> Consigne 1: Transformez en liste JSON de chaînes les lignes des rangées, à raison d'une chaîne par ligne et sans les lignes vides. Commencez à la ligne qui contient "on Thursday with" et arrêtez-vous après celle qui contient "9:30 AM to 10:30 AM", ces deux lignes comprises.

> Texte fourni:
###

Elles se réjouissent de la proposition temporaire d’un espace dédié aux femmes et minorités de genre. « Pour avoir un meilleur niveau et la confiance en soi ! », commente Cypriane qui fréquente également les soirées non mixtes mis en place par La Petite Rennes (atelier participatif et solidaire d’autoréparation de vélos). Il y a la question de l’empouvoirement qui leur apparaît comme essentielle. Pouvoir pratiquer, expérimenter, apprendre, chuter, faire des erreurs, persévérer, évoluer. La base. Mais ce qui les anime particulièrement, c’est de pouvoir respirer. Arrêter d’être angoissées à chaque fois qu’elles tournent le dos aux personnes masculines qui fréquentent elles aussi la salle. « J’ai peur ici d’être matée, parce qu’on est en legging, etc. Dans cette salle encore, je ne le ressens pas tellement. Mais par exemple, la piscine, c’est une catastrophe pour moi. Je prends sur moi à chaque fois que j’y vais. Être une femme en maillot de bain donne la sensation qu’on autorise les hommes à nous regarder et à nous juger. Mais non ! », scande Cyrielle. Elle aimerait que l’offre soit plus variée et régulière. Pas uniquement à The Roof mais plus globalement dans les lieux fréquentés par un public massivement masculin, principalement là où les corps sont dévoilés et en mouvement. 

LEVER LES BARRIÈRES

Sidonie – le prénom a été modifié – est encadrante à la maison de l’escalade de Rennes et approuve l’organisation de temps en mixité choisie dans le cadre d’une politique d’accessibilité et d’inclusivité. « Surtout que dans une salle de blocs, l’idée, c’est l’autonomie. Il y a toujours une majorité d’hommes dans la salle. Parfois, c’est très flagrant. Ça peut constituer une première barrière. », commente-t-elle. Malheureusement, rien de bien étonnant comme le signale de manière globale la géographe du genre, Edith Maruéjouls : « La fréquentation de ces équipements affiche 2/3 d’hommes pour 1/3 de femmes. Ce déséquilibre à lui seul suffit à interroger l’inégale redistribution puisque l’équipement public s’adresse, de fait, à deux fois plus d’hommes que de femmes. » Agir dans un cadre bienveillant et sécurisant, c’est pour Sidonie « un plus pour la confiance », surtout quand on ne connaît pas l’activité, « d’autant plus quand le risque de chute est élevé ! » Lever les barrières est une question de volonté, de décisions à prendre en conséquence, pour rendre l’endroit accessible à tou-te-s, peu importe le sexe, l’orientation sexuelle, l’identité de genre mais aussi la morphologie, le handicap, la couleur de peau, l’origine réelle ou supposée et autres critères de discriminations.

###

> Données extraites:
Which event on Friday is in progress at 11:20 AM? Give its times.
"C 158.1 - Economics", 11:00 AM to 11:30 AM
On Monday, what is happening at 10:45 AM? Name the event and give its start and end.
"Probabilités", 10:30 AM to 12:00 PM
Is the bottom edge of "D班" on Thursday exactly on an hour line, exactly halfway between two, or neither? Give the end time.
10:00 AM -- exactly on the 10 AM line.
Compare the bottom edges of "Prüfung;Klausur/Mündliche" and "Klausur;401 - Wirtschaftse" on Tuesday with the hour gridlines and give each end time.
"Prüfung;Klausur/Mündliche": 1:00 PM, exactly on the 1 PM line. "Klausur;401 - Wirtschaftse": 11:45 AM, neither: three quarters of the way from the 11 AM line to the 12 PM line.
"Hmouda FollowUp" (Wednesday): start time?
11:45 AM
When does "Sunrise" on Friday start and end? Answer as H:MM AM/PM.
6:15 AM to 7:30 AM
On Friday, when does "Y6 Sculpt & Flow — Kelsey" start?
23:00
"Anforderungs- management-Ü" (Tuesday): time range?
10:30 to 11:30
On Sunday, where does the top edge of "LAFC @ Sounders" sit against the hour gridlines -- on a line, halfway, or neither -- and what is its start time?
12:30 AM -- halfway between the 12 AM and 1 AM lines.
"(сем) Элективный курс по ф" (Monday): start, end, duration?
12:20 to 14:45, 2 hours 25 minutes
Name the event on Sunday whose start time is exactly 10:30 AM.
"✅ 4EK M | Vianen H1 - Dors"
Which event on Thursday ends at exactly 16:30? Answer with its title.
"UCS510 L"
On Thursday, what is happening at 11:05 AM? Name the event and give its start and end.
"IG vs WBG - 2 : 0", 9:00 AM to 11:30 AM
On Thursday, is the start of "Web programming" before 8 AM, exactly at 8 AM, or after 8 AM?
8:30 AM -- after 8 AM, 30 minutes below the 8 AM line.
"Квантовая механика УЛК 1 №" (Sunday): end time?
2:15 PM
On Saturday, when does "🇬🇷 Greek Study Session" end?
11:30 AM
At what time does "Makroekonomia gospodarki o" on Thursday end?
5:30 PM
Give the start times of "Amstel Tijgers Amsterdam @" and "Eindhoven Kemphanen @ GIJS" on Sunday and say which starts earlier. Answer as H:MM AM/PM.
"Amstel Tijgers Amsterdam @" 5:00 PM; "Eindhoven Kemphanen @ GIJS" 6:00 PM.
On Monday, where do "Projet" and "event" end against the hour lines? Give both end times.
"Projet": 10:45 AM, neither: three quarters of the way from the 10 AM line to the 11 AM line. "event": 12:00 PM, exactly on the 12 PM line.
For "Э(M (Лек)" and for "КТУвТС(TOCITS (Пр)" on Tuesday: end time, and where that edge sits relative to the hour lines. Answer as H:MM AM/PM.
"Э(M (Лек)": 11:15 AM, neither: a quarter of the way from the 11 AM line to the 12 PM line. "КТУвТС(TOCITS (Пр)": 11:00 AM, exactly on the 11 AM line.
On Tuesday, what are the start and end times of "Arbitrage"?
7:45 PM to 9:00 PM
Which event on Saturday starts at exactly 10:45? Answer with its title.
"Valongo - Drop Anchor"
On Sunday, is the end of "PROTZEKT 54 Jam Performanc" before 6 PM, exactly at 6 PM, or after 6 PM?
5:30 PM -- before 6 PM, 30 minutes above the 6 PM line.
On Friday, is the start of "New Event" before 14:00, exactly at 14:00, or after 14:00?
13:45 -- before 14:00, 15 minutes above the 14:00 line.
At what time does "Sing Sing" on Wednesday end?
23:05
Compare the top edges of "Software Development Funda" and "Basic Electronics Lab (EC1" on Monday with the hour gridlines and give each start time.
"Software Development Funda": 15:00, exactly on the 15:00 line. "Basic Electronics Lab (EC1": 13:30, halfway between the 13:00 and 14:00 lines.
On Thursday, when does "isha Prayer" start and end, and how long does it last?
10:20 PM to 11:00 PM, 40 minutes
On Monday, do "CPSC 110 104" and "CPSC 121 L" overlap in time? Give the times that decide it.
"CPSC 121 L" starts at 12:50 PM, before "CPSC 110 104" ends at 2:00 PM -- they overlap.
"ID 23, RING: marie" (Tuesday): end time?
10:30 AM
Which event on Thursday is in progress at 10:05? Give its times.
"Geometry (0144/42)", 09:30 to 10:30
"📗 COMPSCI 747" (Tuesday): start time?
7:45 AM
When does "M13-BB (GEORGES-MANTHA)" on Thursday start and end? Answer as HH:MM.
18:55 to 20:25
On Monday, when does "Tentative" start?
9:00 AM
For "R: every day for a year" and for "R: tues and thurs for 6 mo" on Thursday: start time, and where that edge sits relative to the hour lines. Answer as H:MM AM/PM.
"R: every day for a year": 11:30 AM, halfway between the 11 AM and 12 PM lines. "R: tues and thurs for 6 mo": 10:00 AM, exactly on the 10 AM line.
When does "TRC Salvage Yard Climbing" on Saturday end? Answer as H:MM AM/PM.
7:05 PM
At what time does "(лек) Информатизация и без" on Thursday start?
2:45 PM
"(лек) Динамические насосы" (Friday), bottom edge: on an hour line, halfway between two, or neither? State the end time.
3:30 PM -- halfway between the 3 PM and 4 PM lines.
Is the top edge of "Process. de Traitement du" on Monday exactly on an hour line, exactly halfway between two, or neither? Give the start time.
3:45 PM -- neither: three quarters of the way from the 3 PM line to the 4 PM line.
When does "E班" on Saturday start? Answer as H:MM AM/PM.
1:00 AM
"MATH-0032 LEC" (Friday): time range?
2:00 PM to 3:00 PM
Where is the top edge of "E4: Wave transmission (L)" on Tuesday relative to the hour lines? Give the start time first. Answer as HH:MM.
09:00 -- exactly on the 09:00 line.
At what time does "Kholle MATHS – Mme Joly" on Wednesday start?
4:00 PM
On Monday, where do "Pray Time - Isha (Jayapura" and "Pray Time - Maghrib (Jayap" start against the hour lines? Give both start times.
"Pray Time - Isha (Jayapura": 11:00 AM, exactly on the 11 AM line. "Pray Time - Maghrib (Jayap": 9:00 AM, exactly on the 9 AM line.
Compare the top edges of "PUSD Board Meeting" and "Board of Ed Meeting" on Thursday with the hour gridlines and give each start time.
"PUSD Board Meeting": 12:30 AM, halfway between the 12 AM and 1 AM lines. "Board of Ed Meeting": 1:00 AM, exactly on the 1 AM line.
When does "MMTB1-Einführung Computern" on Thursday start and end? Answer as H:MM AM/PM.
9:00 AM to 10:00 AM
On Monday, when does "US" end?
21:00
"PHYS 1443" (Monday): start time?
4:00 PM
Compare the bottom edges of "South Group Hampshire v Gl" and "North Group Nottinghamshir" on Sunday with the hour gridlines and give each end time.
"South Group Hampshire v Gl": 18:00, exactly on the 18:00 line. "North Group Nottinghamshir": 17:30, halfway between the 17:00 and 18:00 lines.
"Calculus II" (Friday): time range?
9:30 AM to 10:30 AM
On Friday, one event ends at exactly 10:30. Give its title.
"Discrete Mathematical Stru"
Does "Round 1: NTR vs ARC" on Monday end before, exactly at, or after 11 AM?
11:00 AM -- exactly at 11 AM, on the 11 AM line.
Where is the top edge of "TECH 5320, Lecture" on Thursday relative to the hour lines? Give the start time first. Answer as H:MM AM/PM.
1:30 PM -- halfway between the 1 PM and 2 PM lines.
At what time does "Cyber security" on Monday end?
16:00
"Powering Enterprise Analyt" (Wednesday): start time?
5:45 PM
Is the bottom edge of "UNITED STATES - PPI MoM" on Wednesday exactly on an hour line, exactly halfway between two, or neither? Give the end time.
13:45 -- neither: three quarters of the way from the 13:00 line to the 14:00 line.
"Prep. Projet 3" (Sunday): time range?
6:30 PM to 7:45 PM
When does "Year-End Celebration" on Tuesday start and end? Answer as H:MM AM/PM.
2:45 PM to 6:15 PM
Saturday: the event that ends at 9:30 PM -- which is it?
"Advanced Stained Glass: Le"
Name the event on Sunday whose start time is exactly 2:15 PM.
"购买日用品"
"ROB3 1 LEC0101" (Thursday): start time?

###

> Consigne 2:
D'après le texte fourni :
(a) Quelle structure organise les soirées non mixtes que Cypriane fréquente aussi ?
(b) Quel lieu Cyrielle qualifie-t-elle de catastrophe pour elle ?
(c) Selon Edith Maruéjouls, quelle est la répartition entre hommes et femmes dans la fréquentation de ces équipements ?

> Corrigé 1:
[
  "Compare the top edges of \"PUSD Board Meeting\" and \"Board of Ed Meeting\" on Thursday with the hour gridlines and give each start time.",
  "\"PUSD Board Meeting\": 12:30 AM, halfway between the 12 AM and 1 AM lines. \"Board of Ed Meeting\": 1:00 AM, exactly on the 1 AM line.",
  "When does \"MMTB1-Einführung Computern\" on Thursday start and end? Answer as H:MM AM/PM.",
  "9:00 AM to 10:00 AM",
  "On Monday, when does \"US\" end?",
  "21:00",
  "\"PHYS 1443\" (Monday): start time?",
  "4:00 PM",
  "Compare the bottom edges of \"South Group Hampshire v Gl\" and \"North Group Nottinghamshir\" on Sunday with the hour gridlines and give each end time.",
  "\"South Group Hampshire v Gl\": 18:00, exactly on the 18:00 line. \"North Group Nottinghamshir\": 17:30, halfway between the 17:00 and 18:00 lines.",
  "\"Calculus II\" (Friday): time range?",
  "9:30 AM to 10:30 AM"
]

> Corrigé 2:
(a) La Petite Rennes.
(b) La piscine.
(c) 2/3 d'hommes pour 1/3 de femmes.